Rechargeable non-aqueous lithium–oxygen (Li–O₂) batteries, owing to their high specific capacity and energy density, are among the most promising next-generation energy storage systems. However, their practical application is hindered by sluggish electrochemical kinetics and high charge/discharge overpotentials, highlighting the need for novel catalysts. In this study, first-principles calculations were employed to theoretically investigate the catalytic potential of pristine, B-doped, N-doped, and BN co-doped graphenylene (GP) nanosheets as metal-free cathode electrocatalysts. Optimized geometries along two nucleation pathways (leading to Li₄O₄ and Li₄O₂) and free energy profiles were computed to elucidate mechanisms and predict final discharge products, revealing that Li₄O₄ formation is thermodynamically favored in all structures. Charge/discharge voltages lie within a safe range preventing electrolyte decomposition. Among the catalysts, B-BNGP exhibits enhanced stability compared to the other configurations and graphene, with the lowest discharge/charge overpotentials (0.280 and 0.293 V), making it the most efficient cathodic catalyst for the ORR/OER. Adsorption patterns in the rate-determining step (RDS) serve as overpotential descriptors, while reduced adsorption energy correlates with lower overpotential.
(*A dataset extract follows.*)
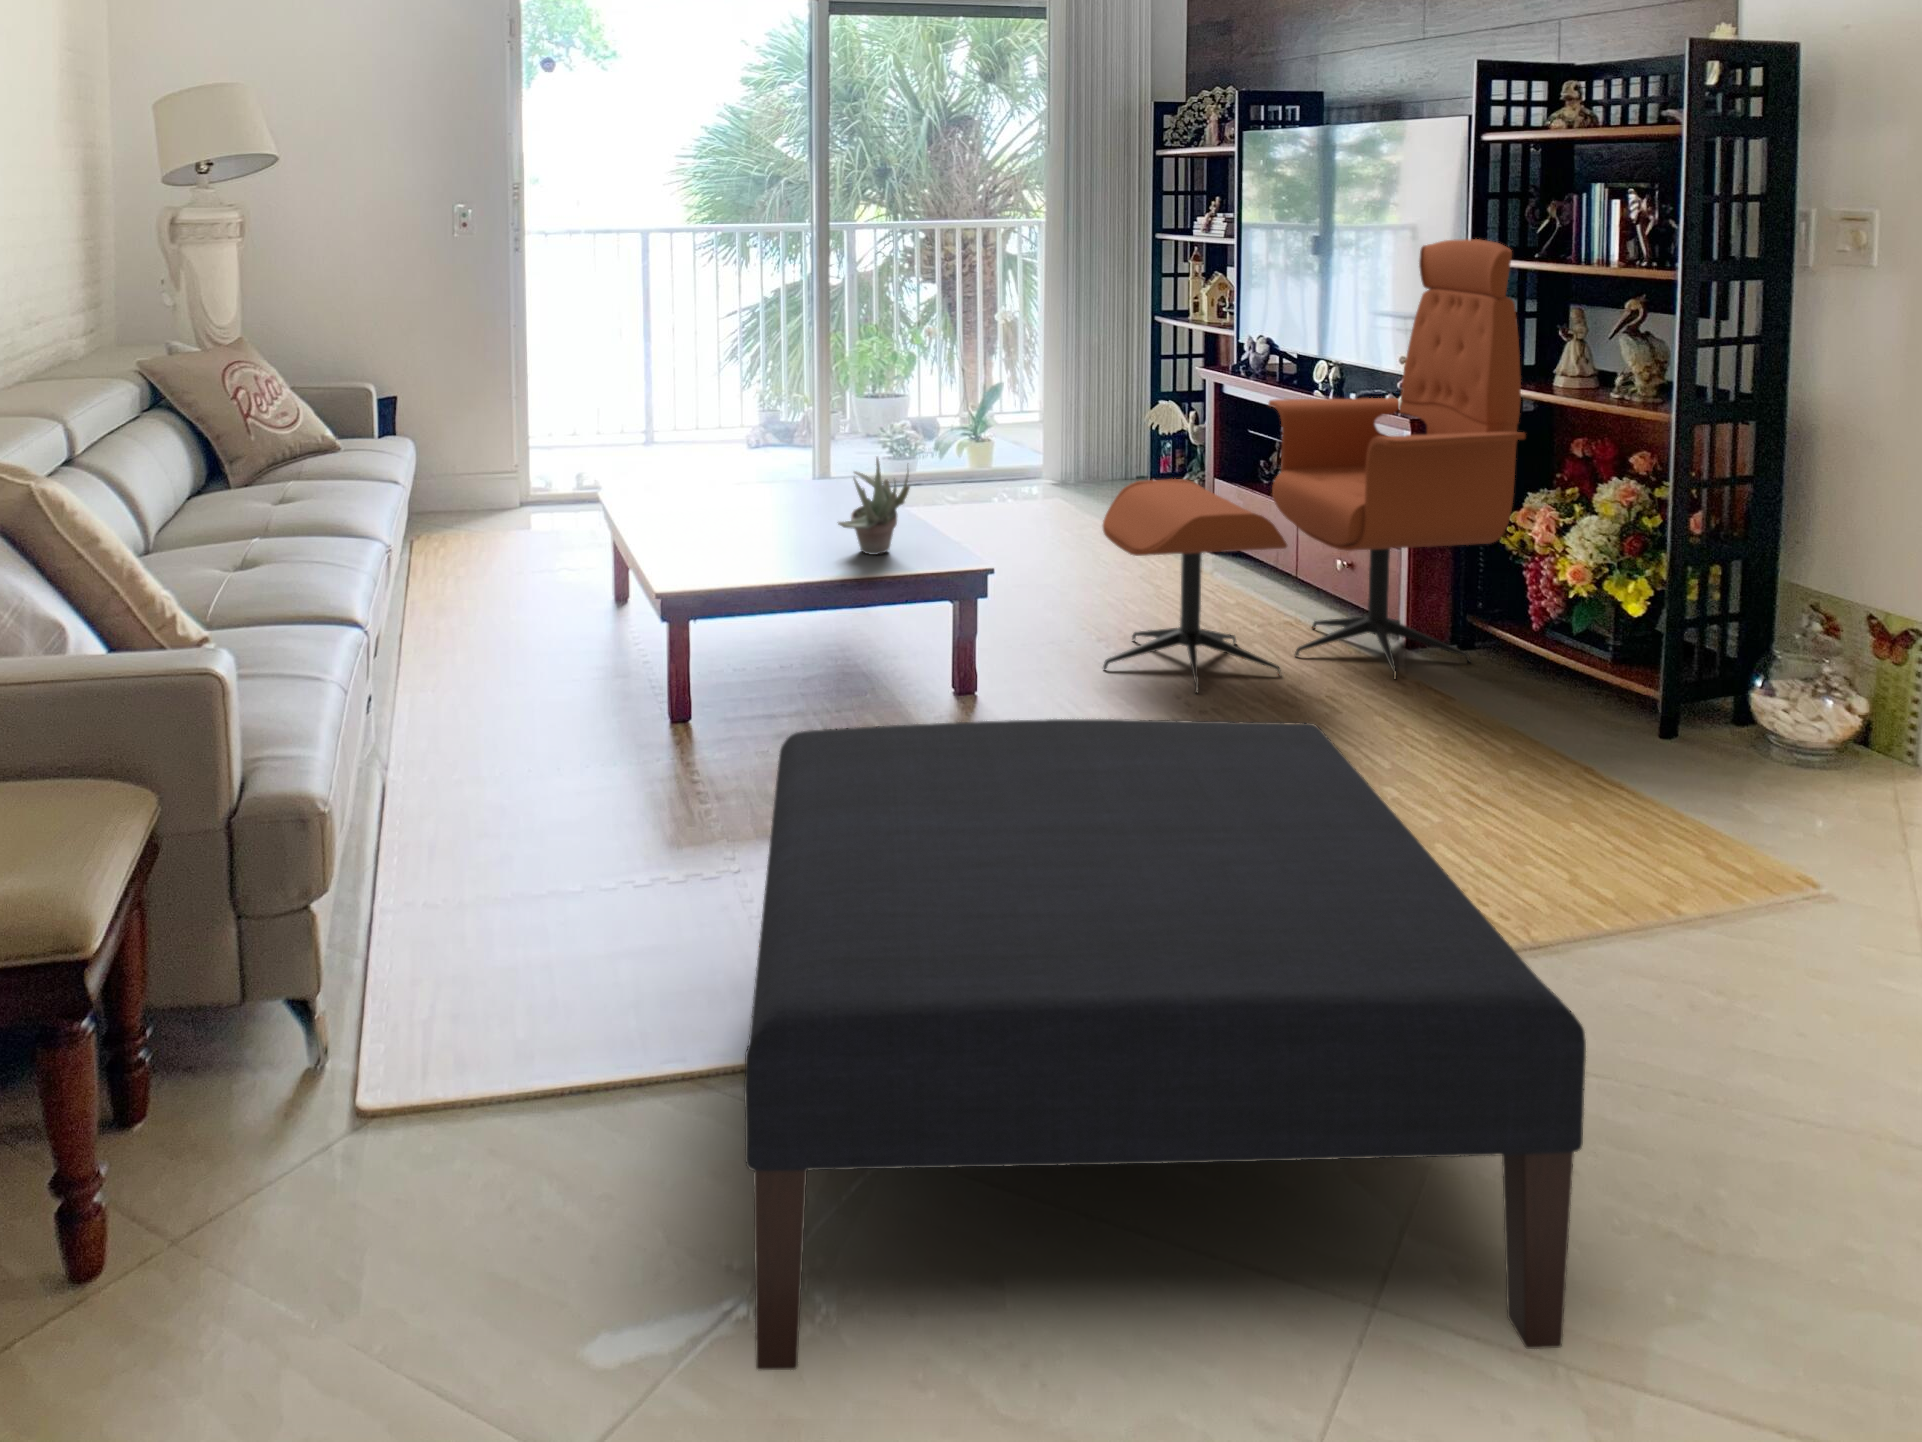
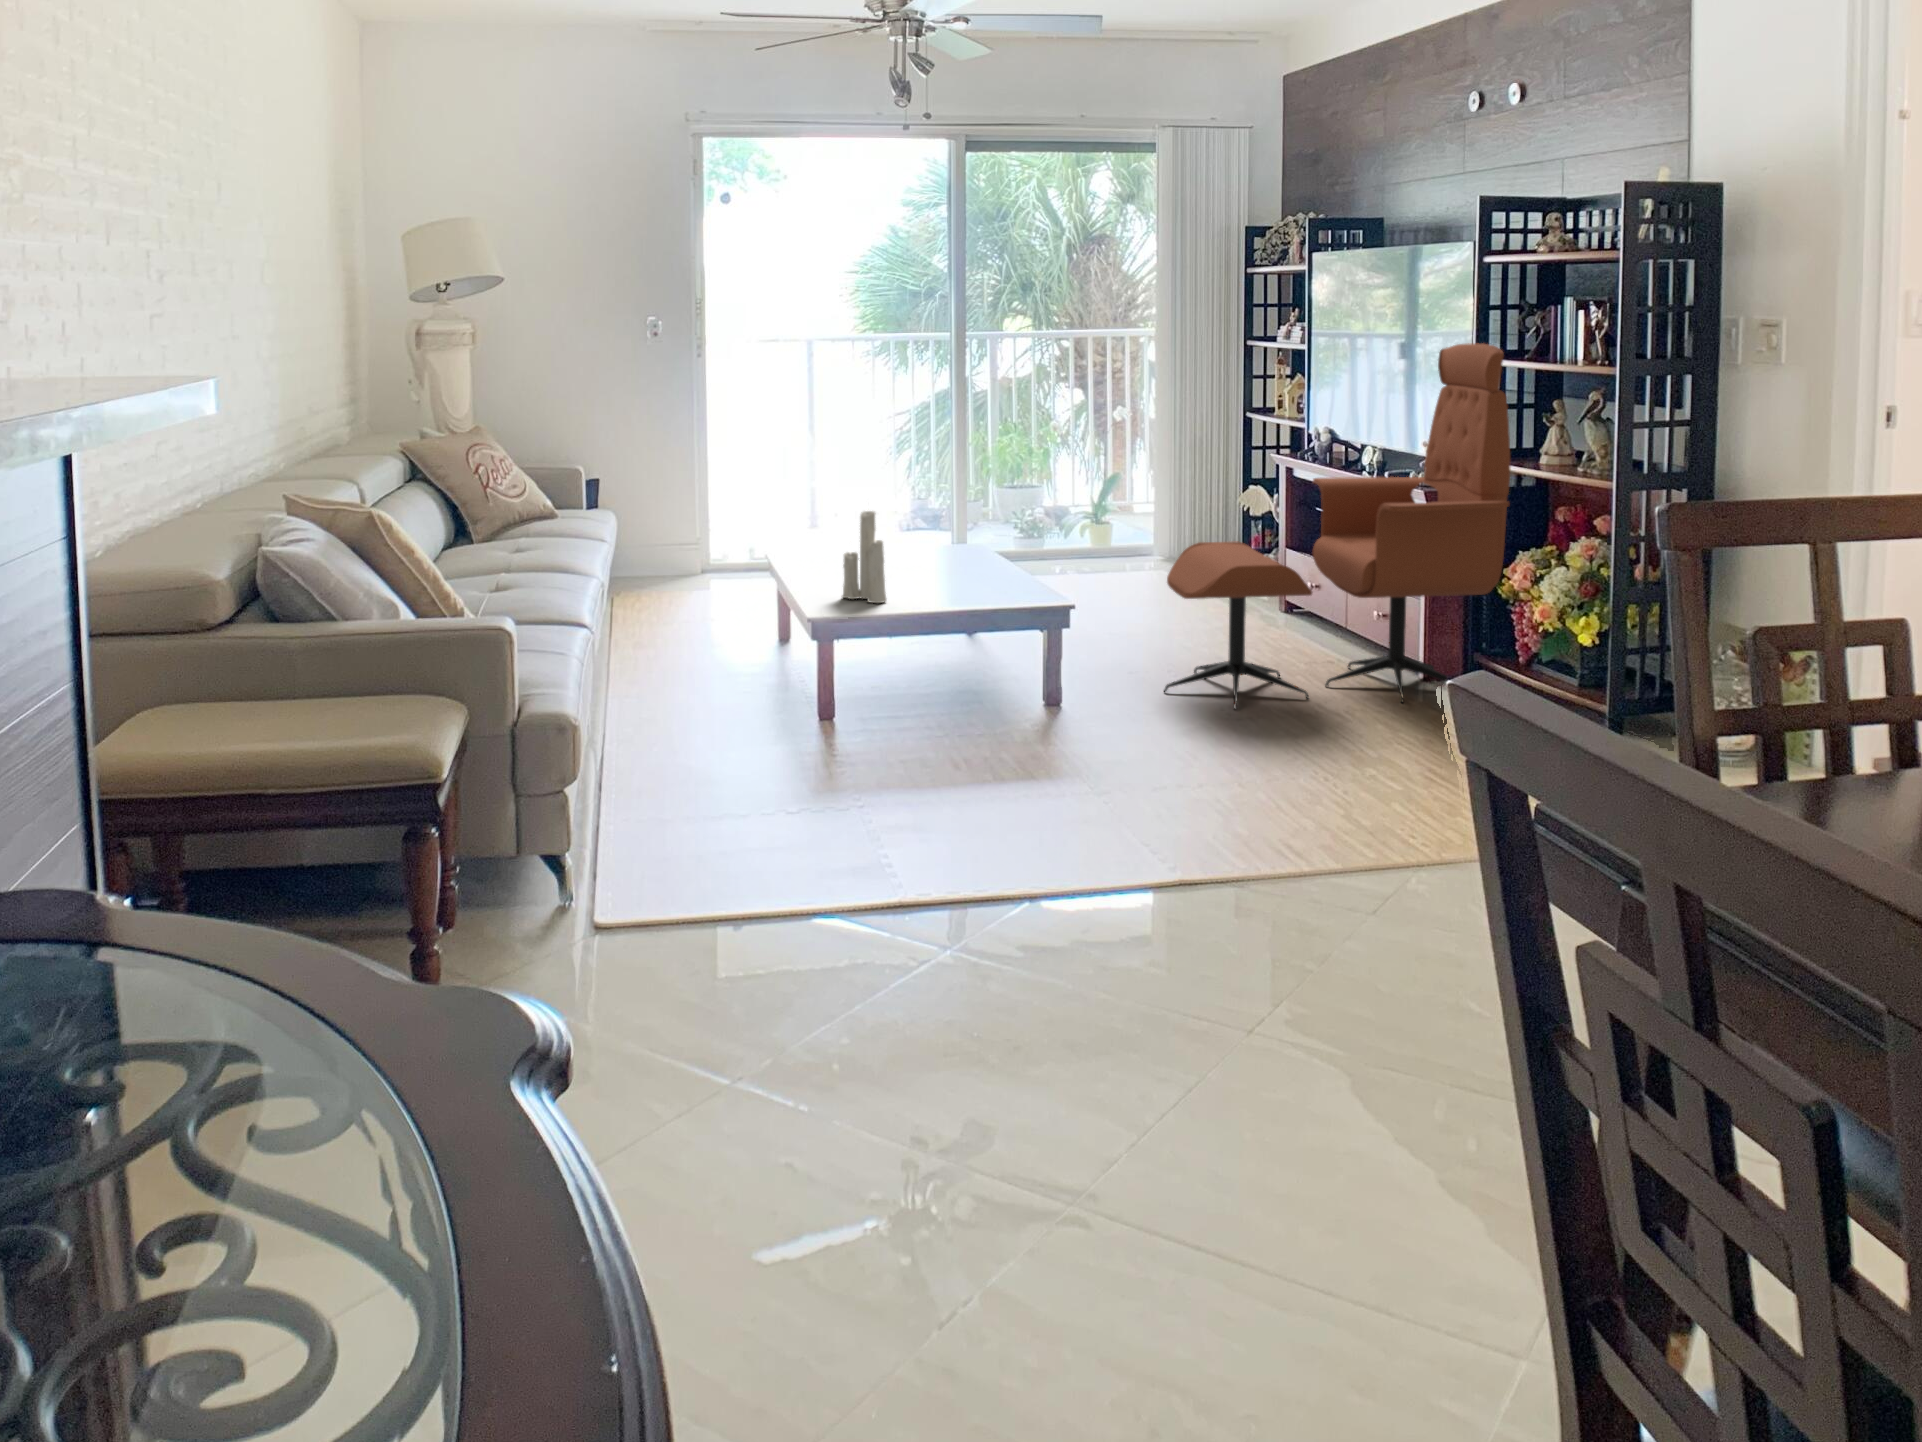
candle: none [704,430,763,570] -> present [842,510,887,603]
succulent plant: present [838,457,910,555] -> none [945,516,1004,595]
ottoman: present [744,719,1586,1370] -> none [831,686,1359,1045]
Using B-BNGP as a reference, activation barriers for catalytic decomposition of Li₂O₂ and Li₄O₄ were 1.627 and 1.769 eV, respectively, significantly lower than that for Li₂O₂ decomposition on graphene (2.06 eV), yielding a 1.9 × 10⁷-fold increase in the reaction rate. Additionally, B-BNGP can mitigate the tendency toward Li₂CO₃ formation and dimethyl sulfoxide (DMSO) electrolyte decomposition, thereby enhancing cycling reversibility. Electronic structure analysis confirms the conductivity of these structures, highlighting GP-based nanosheets as promising bifunctional cathodic electrocatalysts for non-aqueous Li–O₂ batteries.